Our guests remained sparse the next day, affording me hours in my archives. From the six hundred and twenty souls I had earlier picked, I culled those who had not known abuse. It is heartening, at forks like these, to see how few names remain. Mankind is not entirely bereft of grace.
The war resumed with broad and terrible vigor; it was twenty days before I could spare the hours to dine with my mistress again and await another clue. For several nights more I came away empty. Then the weather turned and the first snows fell.
“My neck aches so,” she said at our table by the fire, “on cold nights like this.”
I excused myself and returned with a glass of deep garnet. “Your wine, Lady Magdalen Bouvrit.”
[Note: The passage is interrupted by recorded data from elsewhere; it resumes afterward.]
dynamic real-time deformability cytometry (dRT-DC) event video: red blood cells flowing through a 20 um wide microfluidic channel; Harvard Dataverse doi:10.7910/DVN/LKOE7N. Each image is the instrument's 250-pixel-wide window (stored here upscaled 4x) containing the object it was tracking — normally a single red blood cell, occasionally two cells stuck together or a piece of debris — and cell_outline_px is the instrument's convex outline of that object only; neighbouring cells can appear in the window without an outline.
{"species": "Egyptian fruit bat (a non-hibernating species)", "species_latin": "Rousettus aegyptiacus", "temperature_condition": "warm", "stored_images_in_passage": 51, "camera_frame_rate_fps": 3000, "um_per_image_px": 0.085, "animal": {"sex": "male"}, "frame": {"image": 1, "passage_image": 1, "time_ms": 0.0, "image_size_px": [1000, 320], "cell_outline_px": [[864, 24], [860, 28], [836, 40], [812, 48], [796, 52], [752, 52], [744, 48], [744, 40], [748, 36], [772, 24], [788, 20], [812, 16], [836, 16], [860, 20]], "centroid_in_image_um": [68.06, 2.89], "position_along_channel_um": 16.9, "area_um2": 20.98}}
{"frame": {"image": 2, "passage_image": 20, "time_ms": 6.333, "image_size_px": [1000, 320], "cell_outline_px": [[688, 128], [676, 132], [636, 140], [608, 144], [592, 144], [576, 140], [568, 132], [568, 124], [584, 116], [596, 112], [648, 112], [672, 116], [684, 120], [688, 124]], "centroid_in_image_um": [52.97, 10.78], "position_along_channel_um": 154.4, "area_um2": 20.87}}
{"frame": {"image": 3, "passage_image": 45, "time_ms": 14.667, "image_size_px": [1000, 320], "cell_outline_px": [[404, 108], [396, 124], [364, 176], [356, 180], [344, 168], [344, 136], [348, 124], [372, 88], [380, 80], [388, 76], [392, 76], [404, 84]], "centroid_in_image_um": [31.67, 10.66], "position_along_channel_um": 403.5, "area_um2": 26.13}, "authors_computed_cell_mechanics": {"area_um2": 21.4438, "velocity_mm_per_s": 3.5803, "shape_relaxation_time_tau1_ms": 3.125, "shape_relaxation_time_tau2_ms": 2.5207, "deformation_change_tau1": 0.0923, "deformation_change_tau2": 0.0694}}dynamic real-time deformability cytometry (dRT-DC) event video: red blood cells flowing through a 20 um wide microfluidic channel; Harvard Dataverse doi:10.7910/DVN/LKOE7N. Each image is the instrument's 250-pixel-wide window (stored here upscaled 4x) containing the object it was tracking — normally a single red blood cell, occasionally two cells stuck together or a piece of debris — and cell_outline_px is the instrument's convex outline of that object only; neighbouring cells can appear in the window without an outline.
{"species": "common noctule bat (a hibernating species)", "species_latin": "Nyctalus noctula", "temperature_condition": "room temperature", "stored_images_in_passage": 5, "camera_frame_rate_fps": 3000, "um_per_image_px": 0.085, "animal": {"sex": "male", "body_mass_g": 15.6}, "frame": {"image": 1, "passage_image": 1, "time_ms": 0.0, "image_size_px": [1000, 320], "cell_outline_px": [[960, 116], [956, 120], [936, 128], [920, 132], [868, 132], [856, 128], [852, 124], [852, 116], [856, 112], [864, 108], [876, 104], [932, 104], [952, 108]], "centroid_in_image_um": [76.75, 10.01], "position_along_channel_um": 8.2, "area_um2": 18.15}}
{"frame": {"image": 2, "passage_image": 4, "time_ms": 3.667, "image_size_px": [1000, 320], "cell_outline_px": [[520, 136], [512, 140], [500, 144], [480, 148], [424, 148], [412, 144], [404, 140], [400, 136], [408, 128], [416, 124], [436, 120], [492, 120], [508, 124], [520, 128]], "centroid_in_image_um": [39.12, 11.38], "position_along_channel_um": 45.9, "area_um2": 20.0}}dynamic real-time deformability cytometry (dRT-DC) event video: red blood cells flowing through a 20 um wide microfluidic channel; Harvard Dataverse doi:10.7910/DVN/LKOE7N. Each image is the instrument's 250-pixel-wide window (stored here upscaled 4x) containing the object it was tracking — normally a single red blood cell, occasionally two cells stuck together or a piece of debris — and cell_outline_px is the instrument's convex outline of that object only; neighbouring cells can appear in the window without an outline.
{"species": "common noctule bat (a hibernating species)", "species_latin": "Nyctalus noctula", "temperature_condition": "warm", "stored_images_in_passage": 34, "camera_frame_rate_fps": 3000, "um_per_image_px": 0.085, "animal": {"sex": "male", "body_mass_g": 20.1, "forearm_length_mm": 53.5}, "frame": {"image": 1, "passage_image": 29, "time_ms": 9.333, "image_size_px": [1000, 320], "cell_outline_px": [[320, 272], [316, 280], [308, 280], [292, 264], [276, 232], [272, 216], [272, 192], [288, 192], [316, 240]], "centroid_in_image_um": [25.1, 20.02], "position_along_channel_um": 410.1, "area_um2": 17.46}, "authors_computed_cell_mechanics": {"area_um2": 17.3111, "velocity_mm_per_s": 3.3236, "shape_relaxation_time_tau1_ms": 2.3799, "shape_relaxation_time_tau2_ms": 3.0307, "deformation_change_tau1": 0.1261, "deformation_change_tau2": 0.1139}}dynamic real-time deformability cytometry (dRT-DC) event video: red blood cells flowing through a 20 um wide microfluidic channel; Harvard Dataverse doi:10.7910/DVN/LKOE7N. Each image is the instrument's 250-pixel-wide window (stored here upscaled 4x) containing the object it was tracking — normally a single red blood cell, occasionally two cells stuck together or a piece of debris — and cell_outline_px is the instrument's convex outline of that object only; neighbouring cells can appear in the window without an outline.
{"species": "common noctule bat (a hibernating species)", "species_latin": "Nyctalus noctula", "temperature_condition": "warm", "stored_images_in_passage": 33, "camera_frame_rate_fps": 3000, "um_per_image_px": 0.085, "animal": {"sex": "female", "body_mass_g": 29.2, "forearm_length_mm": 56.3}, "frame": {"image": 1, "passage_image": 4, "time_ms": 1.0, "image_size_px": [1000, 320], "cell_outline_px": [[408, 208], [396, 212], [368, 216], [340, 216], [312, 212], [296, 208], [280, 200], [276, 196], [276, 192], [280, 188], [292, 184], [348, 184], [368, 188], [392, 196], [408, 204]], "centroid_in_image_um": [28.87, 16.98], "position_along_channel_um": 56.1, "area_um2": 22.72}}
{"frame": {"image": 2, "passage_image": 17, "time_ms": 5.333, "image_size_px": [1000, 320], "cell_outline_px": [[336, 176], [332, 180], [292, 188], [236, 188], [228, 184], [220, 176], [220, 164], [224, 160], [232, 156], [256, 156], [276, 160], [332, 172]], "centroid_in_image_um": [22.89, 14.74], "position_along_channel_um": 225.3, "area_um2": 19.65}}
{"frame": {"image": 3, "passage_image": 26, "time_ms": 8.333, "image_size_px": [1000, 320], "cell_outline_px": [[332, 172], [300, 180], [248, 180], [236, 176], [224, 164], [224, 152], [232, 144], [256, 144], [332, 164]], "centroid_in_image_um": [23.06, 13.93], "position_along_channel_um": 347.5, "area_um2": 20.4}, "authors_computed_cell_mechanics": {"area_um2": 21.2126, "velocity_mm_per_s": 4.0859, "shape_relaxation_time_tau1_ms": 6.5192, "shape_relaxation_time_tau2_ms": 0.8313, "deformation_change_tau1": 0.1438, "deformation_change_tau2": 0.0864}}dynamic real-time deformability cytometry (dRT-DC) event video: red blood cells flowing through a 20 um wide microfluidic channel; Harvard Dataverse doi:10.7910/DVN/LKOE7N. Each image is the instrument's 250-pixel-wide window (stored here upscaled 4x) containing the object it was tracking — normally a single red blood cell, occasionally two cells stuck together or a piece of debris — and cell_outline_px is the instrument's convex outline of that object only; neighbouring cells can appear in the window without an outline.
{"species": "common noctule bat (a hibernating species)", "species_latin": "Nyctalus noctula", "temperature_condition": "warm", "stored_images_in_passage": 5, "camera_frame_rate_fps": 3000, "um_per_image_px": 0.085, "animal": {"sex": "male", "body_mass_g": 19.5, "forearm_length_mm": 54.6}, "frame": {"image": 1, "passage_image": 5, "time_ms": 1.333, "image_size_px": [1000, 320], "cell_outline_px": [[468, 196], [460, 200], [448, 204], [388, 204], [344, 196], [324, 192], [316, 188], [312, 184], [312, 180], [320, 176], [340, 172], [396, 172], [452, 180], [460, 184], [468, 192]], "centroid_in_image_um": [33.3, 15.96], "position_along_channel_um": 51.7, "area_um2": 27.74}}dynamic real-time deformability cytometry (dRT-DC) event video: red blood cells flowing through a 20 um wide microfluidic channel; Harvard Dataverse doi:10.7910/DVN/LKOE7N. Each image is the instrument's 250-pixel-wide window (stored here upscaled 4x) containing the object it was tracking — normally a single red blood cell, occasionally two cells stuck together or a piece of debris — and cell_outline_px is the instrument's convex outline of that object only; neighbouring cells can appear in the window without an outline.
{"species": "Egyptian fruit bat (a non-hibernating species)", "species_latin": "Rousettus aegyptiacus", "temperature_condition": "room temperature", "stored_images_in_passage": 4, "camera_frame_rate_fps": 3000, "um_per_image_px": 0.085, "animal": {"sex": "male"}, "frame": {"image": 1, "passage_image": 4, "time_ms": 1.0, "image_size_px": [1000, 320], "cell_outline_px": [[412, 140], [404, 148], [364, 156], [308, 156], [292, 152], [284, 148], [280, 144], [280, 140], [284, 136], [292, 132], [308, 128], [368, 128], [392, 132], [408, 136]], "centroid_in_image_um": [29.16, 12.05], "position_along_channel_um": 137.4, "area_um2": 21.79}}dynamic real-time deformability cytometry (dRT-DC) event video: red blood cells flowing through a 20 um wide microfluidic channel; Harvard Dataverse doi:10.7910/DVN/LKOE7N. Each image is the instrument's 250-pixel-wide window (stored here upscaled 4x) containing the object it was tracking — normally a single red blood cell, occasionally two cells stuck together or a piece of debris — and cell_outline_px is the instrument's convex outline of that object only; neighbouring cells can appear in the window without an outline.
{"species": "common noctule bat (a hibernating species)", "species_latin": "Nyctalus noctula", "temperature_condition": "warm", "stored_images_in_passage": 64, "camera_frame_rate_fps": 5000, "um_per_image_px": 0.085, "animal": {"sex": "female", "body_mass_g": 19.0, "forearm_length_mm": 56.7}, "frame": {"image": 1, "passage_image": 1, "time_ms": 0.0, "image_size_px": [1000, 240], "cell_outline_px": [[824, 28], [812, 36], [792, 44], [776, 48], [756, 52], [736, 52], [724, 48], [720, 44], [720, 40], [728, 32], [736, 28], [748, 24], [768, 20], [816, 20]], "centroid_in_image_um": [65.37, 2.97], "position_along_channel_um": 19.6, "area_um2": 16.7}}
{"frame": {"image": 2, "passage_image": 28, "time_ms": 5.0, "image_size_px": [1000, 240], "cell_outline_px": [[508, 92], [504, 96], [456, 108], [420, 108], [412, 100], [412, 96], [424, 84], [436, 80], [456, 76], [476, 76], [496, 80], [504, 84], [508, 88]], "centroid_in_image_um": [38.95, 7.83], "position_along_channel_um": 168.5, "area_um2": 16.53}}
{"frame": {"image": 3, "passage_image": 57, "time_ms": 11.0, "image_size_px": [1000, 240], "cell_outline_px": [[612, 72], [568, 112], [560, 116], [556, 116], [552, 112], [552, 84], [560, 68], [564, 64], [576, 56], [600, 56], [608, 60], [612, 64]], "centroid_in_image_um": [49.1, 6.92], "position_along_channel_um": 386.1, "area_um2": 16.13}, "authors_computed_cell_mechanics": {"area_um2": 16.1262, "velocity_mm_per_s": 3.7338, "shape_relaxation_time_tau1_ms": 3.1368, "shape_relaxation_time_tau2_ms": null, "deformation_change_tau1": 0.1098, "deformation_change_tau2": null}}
Her eyes grew wide as her past rushed back in with her name. Her abusive husband Edouard. The kick down the stairs that broke her neck and silenced two lives at once.
She took the goblet in both hands and held it up to the light. “Have you never sought your own vintage?” she asked as tears ran down her face. “Do you never tire of this existence?”
My mortal life is centuries behind me; what comes after drinking one’s own wine, I do not know. But I have never tired of seeking clues and solving riddles. I still savor the fleeting look between drinking and dissipation, that look which speaks of answers to long-held questions. Perhaps someday I will long to know those answers. But not today.
“No,” I answered gently. “Now drink.”
“Thank you, sommelier,” she whispered, and she drained the glass.